** TASKS TO COMPLETE **
[1] In the passage on the good fight of the faith, in which sacrament have most listeners been strengthened for that fight?
[2] From the passage on the good fight of the faith, output the part that begins at the words "5. It is now" and stops after "Tim 6, 19).".

** SUPPLIED PASSAGE **
This evening Jesus speaks to you in the words of St Paul to his young disciple Timothy: "Fight the good fight of the faith: take hold of the eternal life to which you were called" (1 Tim 6, 12). Most of you have already accepted Jesus in Baptism, and you have been strengthened for the "Good fight of the faith" in the Sacrament of Confirmation. But what is this "faith"?
It is faith in "Christ Jesus who in his testimony before Pontius Pilate made the good confession" (1 Tim 6, 13). You remember the scene from St John’s Gospel. Pilate wants to understand the charges brought against Jesus. He wants to know who Jesus is. And Jesus plainly confesses who he is: "For this I was born, and for this I have come into the world, to bear witness to the truth. Every one who is of the truth hears my voice" (Jn 18, 37).
But what is the truth to which he bore witness? It is that God loves us, that he is Love itself; that whoever sees Jesus sees the Father (cf Jn 14, 9). The truth is that God, the Father of Jesus, is also our Father: "The blessed and only Sovereign, the King of kings and Lord of lords, who alone has immortality and dwells in unapproachable light, whom no man has seen or can see" (1 Tim 6, 15-16). This God, whom mankind and each one of us has sought in his or her own way, is made known to us and to the world by Jesus. Jesus confirmed the confession of his truth by giving his life for us on the Cross and by rising from the dead.
4. By accepting this truth, and by accepting your own share in Christ’s paschal Sacrifice, you do what St Paul encouraged Timothy to do: "Take hold of the eternal life to which you were called . . ." (1 Tim 6, 12). It is not easy. First of all you will have to struggle against disbelief: your own at times: and the disbelief of those who, like Pontius Pilate, are not interested or have given up hope of ever finding the true meaning of their lives. Like Pilate they ask without hope, "What is truth?", and walk away without the answer.
Then you must fight against the temptation to water down the requirements of the Gospel, the temptation to falsify Jesus’ message by weakening the personal and collective moral demands that he makes on those who follow him. To fight against this temptation is to "fight the good fight of the faith".
5. It is now up to you to ask yourselves how in practice you too are to "make the good confession" in your turn, here and now, "in the presence of God who gives life to all things, and of Jesus Christ" (1 Tim 6, 13), and in the presence of our contemporaries. In other words, where do "God and I and People" come in? What path am I going to follow?
In the reading we have listened to from the First Letter to Timothy, there are described two programmes of life, two possible attitudes in life. One of these is wrong and is to be rejected; the other one is the right path to a "life which is life indeed" (1 Tim 6, 19).

** EXTRACTED RECORDS **
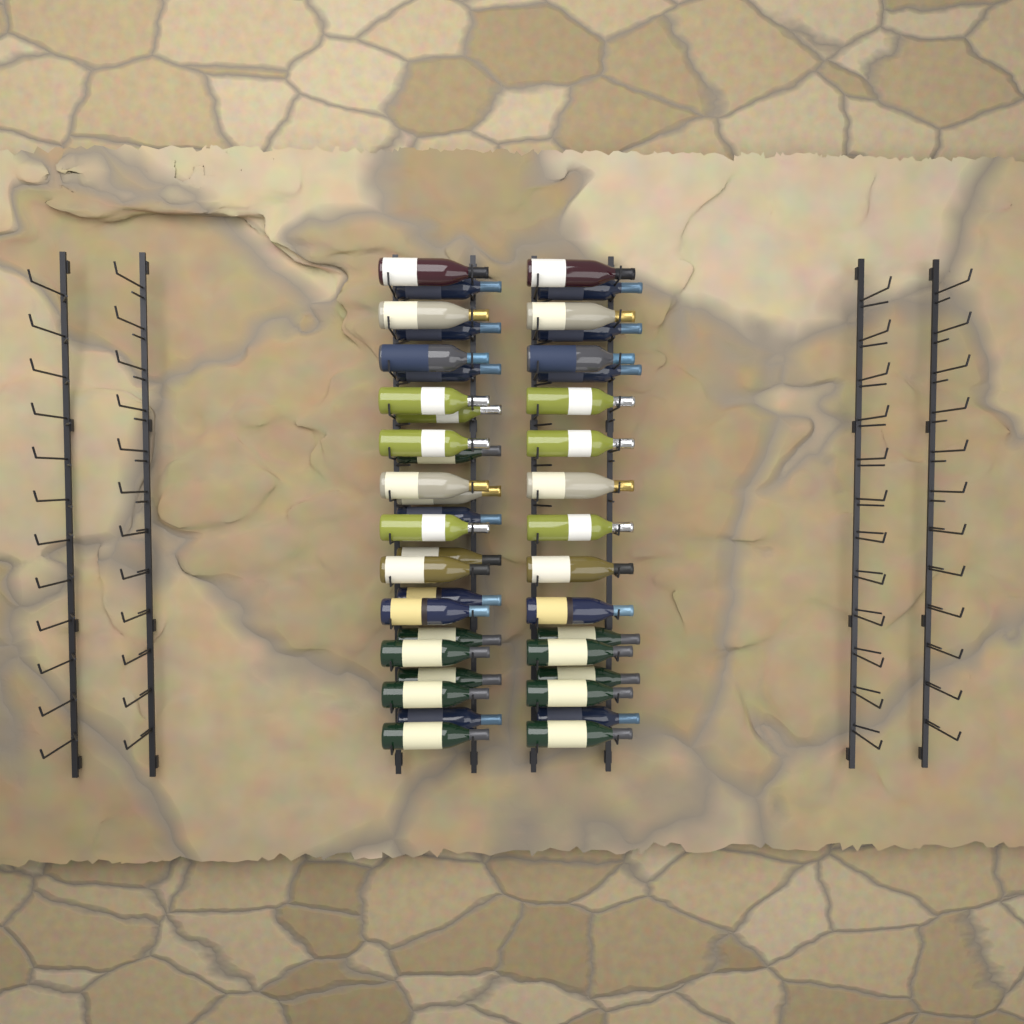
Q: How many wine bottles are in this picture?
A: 42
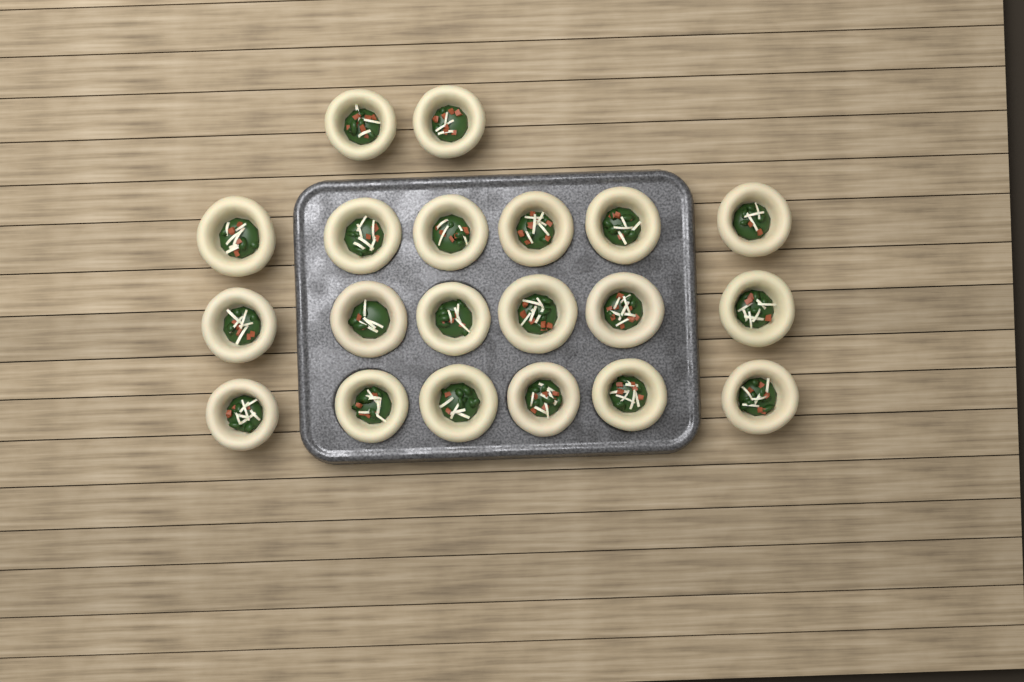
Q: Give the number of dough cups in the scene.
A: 20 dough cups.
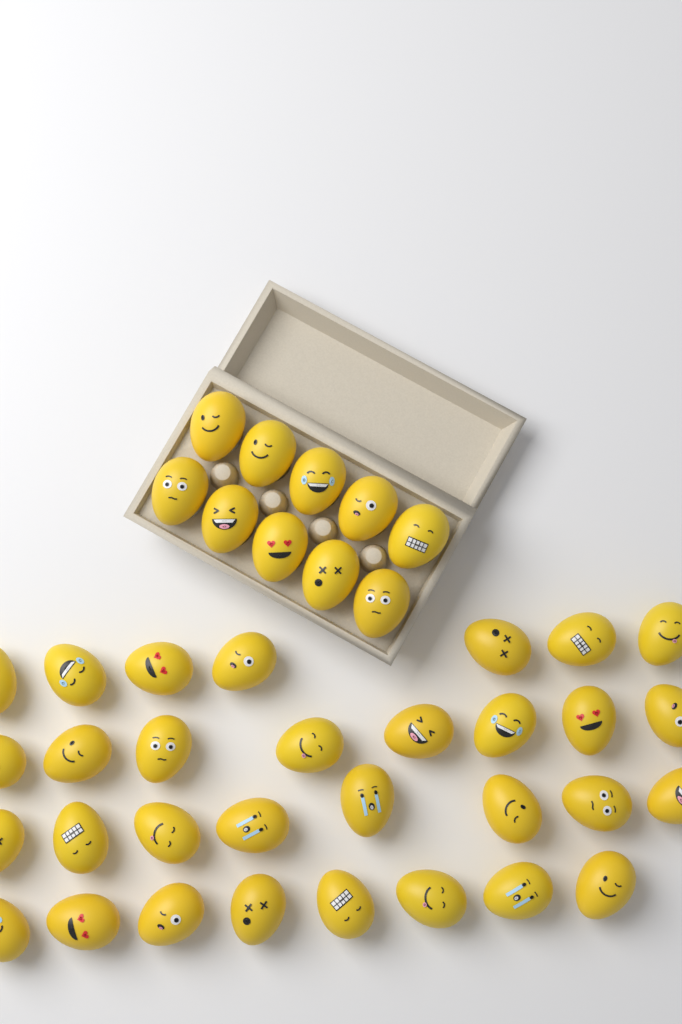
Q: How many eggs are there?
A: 41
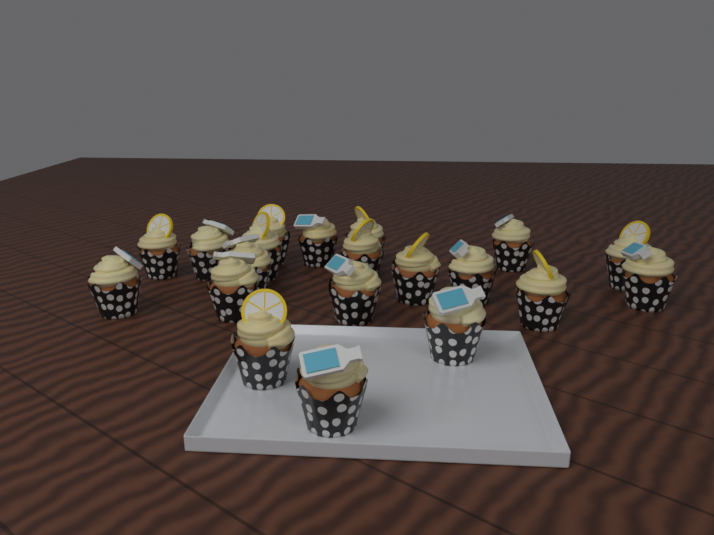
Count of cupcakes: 20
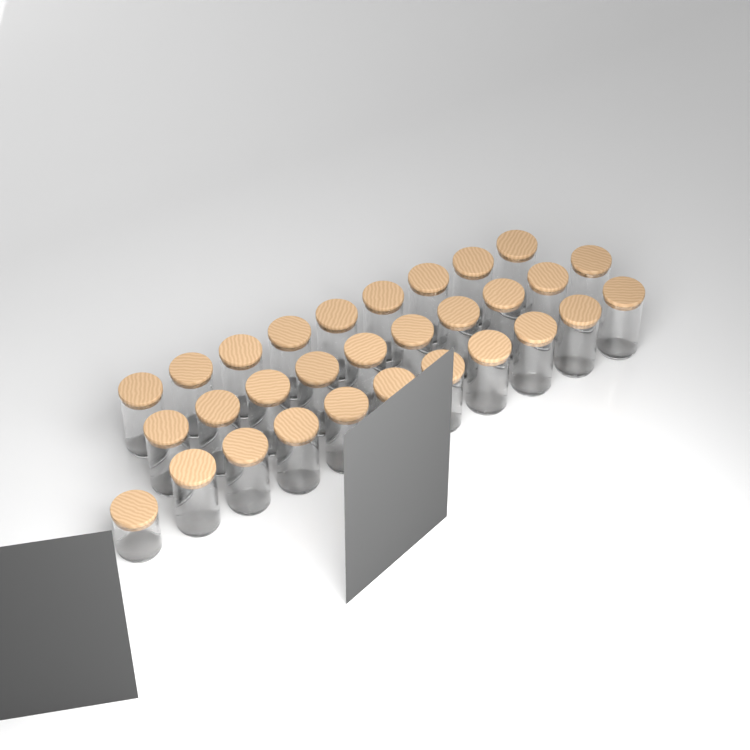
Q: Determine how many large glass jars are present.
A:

** PROBLEM SOLUTIONS **
[1] The Sacrament of Confirmation.

[2]
5. It is now up to you to ask yourselves how in practice you too are to "make the good confession" in your turn, here and now, "in the presence of God who gives life to all things, and of Jesus Christ" (1 Tim 6, 13), and in the presence of our contemporaries. In other words, where do "God and I and People" come in? What path am I going to follow?
In the reading we have listened to from the First Letter to Timothy, there are described two programmes of life, two possible attitudes in life. One of these is wrong and is to be rejected; the other one is the right path to a "life which is life indeed" (1 Tim 6, 19).